In 1984, he underwent a Chiari osteotomy.The surgery helped with roughly 80 percent of his motion, and he continued to play tennis. For 18 months, he took Vioxx, a nonsteroidal anti-inflammatory that was used to reduce pain, inflammation and stiffness (it has since been withdrawn from the US market). He was supposed to have hip replacement surgery within four years, but…I kept putting it off,” he said. “I’d schedule the surgery, then I’d postpone it. The osteotomy had only bought me a little time. Pretty soon the pain started creeping back. When it started affecting my lifestyle—I had young kids—I knew it was time to do something.  It took 19 years. By then Billy Martin had become the head coach of the UCLA men’s tennis team.

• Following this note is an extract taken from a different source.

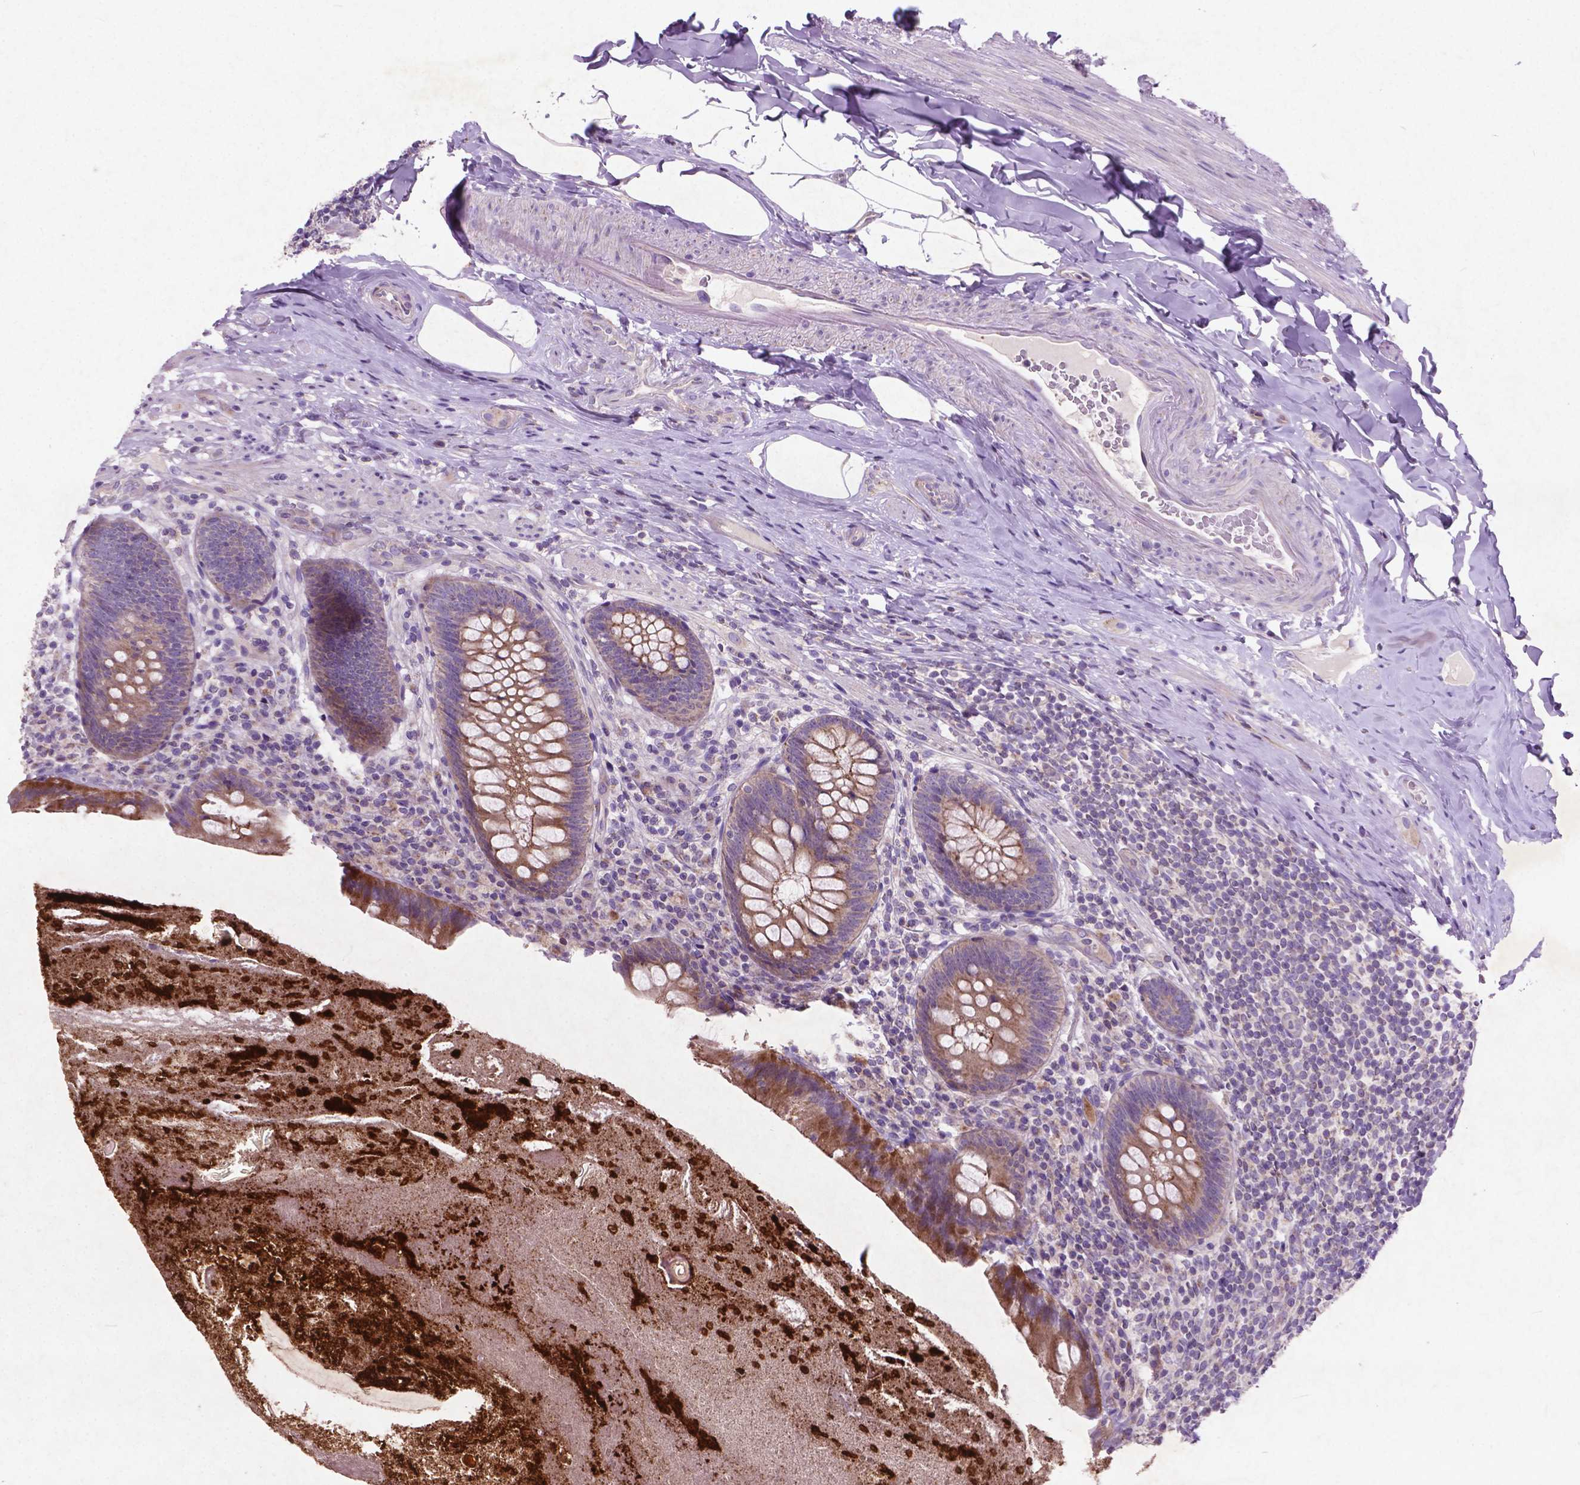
{"staining": {"intensity": "weak", "quantity": ">75%", "location": "cytoplasmic/membranous"}, "tissue": "appendix", "cell_type": "Glandular cells", "image_type": "normal", "snomed": [{"axis": "morphology", "description": "Normal tissue, NOS"}, {"axis": "topography", "description": "Appendix"}], "caption": "Weak cytoplasmic/membranous protein staining is seen in approximately >75% of glandular cells in appendix. Using DAB (brown) and hematoxylin (blue) stains, captured at high magnification using brightfield microscopy.", "gene": "ATG4D", "patient": {"sex": "male", "age": 47}}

He’d also found Dr. Joel Matta, an orthopedic surgeon now at Saint John’s Health Center in Santa Monica.Matta recommended an anterior approach for Martin’s right hip, an approach that minimizes soft tissue disruption, enhances the accuracy of artificial hip components, minimizes the chance of complications and assists in a faster recovery. The surgery would be performed on the HANA table, an arthroplasty table created by Matta that allows the patient to remain on his back rather than on his side, keeping the skeletal position consistent. “The anterior approach is the least invasive method of hip replacement surgery,” explained Matta. “Because the table lifts the femur for better accessibility and holds the bone in a position for more accuracy, we can achieve proper alignment and influence overall longevity.”Martin entered the hospital in October of 2003 to have his right hip replaced, was put under general anesthesia, and underwent a surgery that lasted for several hours (“There was scar tissue from the procedure years ago”). He was in the hospital for three nights and left on crutches. Within four weeks, the incision had healed.Martin also decided to have the second hip done so that he could be completely pain free. The left hip, also done using the anterior approach, was replaced almost a year to the day later, in October 2004. That surgery required only an epideral (“No scar tissue on the left side”) and took only about 50 minutes. Two nights later, he left using only a cane.

 “I’ve sent a number of people to Dr. Matta,” said Martin. “In fact, one of my teammates from my pro days also had hip problems. He was actually one of the top ten players in the world in the 1970s. We did our second hips together on the same day.”

Martin no longer plays tennis, just coaches, but he’s an avid golfer. He laughs when he says that he wanted to gain 25 yards per hip on his drive. “Dr. Matta guaranteed 20 yards… and it worked!”Martin now easily walks 18 holes of golf, without aches, and has gotten himself back into shape. His titanium hip replacements, with polyethalene between the femur and the socket for cushioning, allow him to live virtually pain free, and because he can exercise more easily, he has a whole new outlook on life. “I’m happier and healthier. My life is my family and my job,” explained Martin. “My younger son is an ice hockey nut and my older son is into tennis.”

Luckily the coach knows a little bit about that.